If you are sorting a large MARC file, the location of the workpath will have a critical impact on the performance of the program. By default, MARC Report sets the workpath based on the program options in the Files and Directories section. For example, if you have set the option 'Output results to source', then the working folder will be set to the same folder as the source file. This may not always result in a good choice.

If you want more control over the working folder location, right-click on the status bar and select a different folder before you press the 'RUN' button.

If you have more than one drive on your system, set the workpath to a folder on a drive that is not your system drive (the system drive is typically where Windows is installed). Do not set the workpath to a network drive; do not set the workpath to an external drive (like a USB drive)–either choice will negatively impact the program (and perhaps other users in the former case).

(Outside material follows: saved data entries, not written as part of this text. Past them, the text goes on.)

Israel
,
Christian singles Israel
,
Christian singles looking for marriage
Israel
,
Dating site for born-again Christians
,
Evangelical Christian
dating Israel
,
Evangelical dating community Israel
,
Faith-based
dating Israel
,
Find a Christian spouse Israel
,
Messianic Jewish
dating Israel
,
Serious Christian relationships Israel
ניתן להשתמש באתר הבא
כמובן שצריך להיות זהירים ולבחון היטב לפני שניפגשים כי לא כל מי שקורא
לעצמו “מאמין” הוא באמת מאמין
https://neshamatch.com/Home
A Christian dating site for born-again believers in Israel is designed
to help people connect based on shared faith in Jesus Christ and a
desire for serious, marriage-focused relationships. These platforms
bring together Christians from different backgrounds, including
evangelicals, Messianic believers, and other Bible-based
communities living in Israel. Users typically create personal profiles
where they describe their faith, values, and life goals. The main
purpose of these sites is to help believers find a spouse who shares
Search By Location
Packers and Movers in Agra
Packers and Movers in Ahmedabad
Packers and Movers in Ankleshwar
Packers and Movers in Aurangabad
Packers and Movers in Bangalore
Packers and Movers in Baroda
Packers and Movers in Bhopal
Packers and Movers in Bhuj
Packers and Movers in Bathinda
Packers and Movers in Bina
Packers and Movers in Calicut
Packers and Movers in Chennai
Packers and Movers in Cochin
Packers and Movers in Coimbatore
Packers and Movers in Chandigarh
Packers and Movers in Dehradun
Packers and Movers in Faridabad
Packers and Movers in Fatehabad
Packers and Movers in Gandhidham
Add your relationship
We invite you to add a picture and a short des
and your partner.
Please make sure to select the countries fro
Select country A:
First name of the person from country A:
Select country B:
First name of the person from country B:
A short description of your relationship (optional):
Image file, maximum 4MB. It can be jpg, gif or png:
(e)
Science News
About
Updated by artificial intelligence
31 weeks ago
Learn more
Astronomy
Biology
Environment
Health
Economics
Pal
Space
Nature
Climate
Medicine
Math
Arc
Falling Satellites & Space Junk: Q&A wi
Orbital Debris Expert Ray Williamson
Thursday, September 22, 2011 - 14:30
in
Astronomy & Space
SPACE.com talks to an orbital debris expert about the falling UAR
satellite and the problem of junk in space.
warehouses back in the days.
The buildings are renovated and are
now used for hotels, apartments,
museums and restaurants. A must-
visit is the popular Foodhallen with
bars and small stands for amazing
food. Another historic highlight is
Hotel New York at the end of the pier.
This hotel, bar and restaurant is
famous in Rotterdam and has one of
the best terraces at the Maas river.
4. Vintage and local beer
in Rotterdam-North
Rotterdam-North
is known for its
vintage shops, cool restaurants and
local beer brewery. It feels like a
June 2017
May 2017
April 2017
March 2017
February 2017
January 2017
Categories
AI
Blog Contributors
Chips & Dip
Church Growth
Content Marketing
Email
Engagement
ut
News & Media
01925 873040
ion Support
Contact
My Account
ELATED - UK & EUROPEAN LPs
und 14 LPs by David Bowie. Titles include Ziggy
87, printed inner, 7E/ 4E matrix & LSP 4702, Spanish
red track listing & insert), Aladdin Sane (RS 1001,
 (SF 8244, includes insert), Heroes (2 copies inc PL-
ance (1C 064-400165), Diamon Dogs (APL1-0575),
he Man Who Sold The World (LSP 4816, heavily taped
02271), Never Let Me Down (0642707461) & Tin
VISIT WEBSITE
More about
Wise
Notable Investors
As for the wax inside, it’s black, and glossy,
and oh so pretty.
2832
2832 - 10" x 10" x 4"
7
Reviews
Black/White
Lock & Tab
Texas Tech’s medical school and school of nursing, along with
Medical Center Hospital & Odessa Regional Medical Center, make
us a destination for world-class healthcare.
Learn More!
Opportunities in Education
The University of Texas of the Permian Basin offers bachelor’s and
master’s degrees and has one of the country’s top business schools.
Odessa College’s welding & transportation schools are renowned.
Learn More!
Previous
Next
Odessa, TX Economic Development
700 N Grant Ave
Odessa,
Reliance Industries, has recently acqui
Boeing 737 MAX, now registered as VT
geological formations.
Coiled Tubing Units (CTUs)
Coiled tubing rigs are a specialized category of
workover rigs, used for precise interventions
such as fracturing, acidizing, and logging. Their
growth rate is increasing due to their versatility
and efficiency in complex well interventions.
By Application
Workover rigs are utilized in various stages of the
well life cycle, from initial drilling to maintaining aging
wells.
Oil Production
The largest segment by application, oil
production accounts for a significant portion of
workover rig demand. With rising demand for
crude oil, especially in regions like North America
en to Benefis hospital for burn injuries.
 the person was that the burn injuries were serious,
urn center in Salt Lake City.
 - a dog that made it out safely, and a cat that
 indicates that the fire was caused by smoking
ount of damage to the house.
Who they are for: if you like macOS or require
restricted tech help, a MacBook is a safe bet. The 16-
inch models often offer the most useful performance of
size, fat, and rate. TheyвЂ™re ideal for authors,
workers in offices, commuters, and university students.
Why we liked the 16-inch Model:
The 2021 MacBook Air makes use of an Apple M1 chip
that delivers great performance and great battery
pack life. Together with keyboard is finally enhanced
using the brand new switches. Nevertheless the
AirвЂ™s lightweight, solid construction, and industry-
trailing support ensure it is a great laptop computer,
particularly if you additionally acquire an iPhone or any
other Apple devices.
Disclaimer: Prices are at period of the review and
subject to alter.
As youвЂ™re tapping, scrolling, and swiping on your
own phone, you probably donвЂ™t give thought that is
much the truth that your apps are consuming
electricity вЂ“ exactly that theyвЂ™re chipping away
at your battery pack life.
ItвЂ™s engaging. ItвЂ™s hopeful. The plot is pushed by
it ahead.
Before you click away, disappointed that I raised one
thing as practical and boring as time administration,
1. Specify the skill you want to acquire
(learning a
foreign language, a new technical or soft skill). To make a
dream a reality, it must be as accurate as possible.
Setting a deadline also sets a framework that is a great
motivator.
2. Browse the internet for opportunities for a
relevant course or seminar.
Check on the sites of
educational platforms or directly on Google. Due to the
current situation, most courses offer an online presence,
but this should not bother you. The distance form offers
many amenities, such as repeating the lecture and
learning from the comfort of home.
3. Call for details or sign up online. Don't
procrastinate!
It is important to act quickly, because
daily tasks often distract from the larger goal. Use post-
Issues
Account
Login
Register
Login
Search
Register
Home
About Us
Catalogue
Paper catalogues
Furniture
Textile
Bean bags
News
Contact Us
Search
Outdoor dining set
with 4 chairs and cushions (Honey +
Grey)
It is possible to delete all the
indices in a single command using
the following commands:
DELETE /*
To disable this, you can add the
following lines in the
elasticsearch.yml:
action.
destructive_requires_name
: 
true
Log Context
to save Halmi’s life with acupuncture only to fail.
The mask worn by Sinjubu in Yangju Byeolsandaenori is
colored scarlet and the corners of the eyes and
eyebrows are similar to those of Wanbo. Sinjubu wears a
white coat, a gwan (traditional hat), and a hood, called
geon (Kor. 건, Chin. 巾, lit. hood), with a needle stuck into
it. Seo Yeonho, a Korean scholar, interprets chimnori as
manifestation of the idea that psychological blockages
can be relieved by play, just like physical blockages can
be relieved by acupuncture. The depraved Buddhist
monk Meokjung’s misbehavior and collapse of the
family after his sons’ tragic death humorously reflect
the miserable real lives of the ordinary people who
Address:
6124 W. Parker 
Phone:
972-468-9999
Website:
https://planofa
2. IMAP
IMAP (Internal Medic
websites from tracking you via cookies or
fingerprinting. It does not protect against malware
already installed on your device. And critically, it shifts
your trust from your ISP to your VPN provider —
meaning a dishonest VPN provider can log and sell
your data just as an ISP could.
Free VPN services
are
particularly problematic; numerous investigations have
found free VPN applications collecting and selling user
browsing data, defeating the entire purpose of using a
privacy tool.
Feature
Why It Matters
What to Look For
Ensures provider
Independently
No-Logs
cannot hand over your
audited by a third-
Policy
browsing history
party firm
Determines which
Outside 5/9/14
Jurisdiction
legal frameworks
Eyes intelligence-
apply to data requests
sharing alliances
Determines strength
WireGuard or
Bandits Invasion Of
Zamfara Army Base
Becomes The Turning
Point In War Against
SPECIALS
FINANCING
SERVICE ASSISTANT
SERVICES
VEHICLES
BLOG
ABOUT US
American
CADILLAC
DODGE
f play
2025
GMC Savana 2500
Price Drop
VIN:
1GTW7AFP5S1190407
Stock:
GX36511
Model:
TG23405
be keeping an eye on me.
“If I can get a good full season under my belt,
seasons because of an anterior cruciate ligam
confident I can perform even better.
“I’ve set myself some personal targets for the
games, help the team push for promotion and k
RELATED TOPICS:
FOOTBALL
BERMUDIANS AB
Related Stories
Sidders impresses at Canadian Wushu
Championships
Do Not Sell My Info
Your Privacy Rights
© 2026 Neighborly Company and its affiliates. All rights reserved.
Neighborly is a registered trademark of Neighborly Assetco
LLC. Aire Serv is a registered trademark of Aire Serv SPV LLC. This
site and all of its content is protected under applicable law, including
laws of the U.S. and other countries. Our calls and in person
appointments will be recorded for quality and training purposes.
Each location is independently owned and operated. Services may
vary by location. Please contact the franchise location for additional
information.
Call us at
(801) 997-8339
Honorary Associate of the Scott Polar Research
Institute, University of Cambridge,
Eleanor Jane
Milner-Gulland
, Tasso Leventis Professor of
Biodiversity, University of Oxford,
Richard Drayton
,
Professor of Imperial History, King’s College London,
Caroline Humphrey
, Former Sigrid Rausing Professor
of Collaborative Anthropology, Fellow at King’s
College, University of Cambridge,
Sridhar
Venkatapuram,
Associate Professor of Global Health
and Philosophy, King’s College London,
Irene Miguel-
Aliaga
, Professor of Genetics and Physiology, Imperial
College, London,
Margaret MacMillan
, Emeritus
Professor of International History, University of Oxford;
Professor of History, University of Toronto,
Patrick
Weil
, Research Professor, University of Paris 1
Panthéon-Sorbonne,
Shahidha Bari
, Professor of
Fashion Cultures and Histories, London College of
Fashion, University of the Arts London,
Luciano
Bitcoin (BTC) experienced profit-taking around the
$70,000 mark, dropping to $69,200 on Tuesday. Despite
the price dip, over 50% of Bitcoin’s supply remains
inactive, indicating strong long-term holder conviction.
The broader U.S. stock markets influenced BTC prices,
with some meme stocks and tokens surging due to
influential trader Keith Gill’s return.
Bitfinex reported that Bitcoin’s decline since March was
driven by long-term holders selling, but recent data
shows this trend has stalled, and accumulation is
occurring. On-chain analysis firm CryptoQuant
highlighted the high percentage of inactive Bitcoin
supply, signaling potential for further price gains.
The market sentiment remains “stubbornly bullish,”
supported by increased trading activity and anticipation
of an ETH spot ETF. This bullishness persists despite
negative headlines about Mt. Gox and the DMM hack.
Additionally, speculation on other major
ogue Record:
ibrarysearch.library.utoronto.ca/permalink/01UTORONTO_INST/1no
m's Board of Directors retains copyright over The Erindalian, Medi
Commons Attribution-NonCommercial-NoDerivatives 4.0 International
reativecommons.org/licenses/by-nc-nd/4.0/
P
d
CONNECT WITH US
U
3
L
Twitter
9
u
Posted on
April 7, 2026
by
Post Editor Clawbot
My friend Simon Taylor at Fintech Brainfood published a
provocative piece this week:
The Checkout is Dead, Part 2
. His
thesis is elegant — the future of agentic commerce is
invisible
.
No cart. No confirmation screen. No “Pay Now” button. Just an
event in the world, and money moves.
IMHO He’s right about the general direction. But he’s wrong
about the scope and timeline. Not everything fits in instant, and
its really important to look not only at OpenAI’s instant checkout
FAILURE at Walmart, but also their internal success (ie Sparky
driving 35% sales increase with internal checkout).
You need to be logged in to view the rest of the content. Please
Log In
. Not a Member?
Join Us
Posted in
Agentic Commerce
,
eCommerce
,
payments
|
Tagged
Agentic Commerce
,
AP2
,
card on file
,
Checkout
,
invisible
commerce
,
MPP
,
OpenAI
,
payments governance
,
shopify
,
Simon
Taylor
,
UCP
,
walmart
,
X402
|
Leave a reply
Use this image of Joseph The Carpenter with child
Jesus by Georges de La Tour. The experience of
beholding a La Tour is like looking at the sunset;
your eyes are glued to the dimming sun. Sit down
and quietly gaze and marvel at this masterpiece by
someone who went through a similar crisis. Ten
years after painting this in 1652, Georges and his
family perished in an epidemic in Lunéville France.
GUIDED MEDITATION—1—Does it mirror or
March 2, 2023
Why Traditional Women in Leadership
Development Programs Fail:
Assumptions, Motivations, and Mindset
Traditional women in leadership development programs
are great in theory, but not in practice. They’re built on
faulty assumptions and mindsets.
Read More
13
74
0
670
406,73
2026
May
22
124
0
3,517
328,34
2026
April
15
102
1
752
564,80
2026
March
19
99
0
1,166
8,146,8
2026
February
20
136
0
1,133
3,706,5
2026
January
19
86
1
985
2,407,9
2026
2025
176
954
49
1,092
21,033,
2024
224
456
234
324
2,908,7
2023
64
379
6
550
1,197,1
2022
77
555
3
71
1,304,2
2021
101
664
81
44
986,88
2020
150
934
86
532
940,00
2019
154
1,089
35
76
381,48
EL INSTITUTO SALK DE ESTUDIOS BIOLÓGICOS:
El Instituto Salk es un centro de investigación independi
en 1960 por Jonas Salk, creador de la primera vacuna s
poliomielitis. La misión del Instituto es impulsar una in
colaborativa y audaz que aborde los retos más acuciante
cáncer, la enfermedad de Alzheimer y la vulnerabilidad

MARC Sort was designed to not require any additional memory to run effectively. However, it does require extra disk space; a good rule of thumb would be to multiply the size of your file by two–you should have that much free disk space before beginning a sort job. Since most systems these days will have many GBs of free space this may never be a problem for you. All the same, if, for example, you run several sorts on a very large file and are not aware of this, your system may grind to a halt when the Windows swap file starts taking over–you have been warned.

WARNING ABOUT RAID DRIVES

We do not recommend running this utility on a file of any size with a system based on RAID. It has been our (unfortunate) experience that this scenario doesn't work well (and often, at all) for this utility–RAID just does not handle the fast and furious merge file creation that is required by our MARC Sort.

If you have a RAID system, and have access to a non-RAID drive, see the note above on how to change the working folder.

PROGRAM OPERATION

After you have entered your options, press the RUN button to begin the sort.

TECHNICAL NOTES

The basic steps that MARC Sort follows are:

1. Creates an (unsorted) index for your file using the options you defined 2. Organizes the index into smaller, sorted, merge files. 3. Merges the files created in step #2 into one sorted index. 4. Optionally, dedupes the index (if applicable) 5. Finalizes the sorted index (essentially, quickly rewrites the index in order to optimize the last step) 6. Writes out a new MARC file in the order of the sorted index

VIEW LOG

MARC Sort logs each step that it uses when it sorts your file; here is a standard log entry:

MARC Sort started at: 4/23/2003 5:06:52 PM Building index for MARC file e:\marc\dupes001.abc.mrc Indexing processed 1954 MARC records in e:\marc\dupes001.abc.mrc Organizing the index into sorted workfiles … 1954 index entries were processed from e:\marc\_1_INDEX.TMP 4 sorted workfiles were created in e:\marc\ Merging the sorted workfiles … 4 sorted workfiles were merged to e:\marc\_3_MERGD.TMP Preparing sorted index for MARC run … 1954 index entries were finalized to e:\marc\_6_FIN_1.TMP Writing sorted Marc file … 1954 records output to e:\marc\mysorted.mrc MARC Sort finished at: 4/23/2003 5:07:09 PM

Most of the steps in the log can be seen in the status bar while the program is running; however, if the file is small, the sort will happen very quickly, so may be a good thing to have a log to fall back on. You can see this log at the end of the job by pressing the 'View Log' button. (Note that this log is cumulative; that is, it will not be cleared until you manually clear it).

DELETE INDEXES

This option is selected by default. This option automatically deletes all of the temporary files created during the Sort run. The only reason to de-select this option would be to troubleshoot a sorting problem.

During the merge process (when the index is being sorted), the program may create a large number of temporary files. Although these files are not very large (less than 100 KB), if, for some reason, the program is interrupted during this phase, they may be left on your disk (“may” since we do try to clean up after ourselves). If this happens, you should try to find these files and delete them. The filename format for these files is '000001.tmp', and they will be located in the MARC Sort work directory (or, if that is undefined, in the directory of the source file).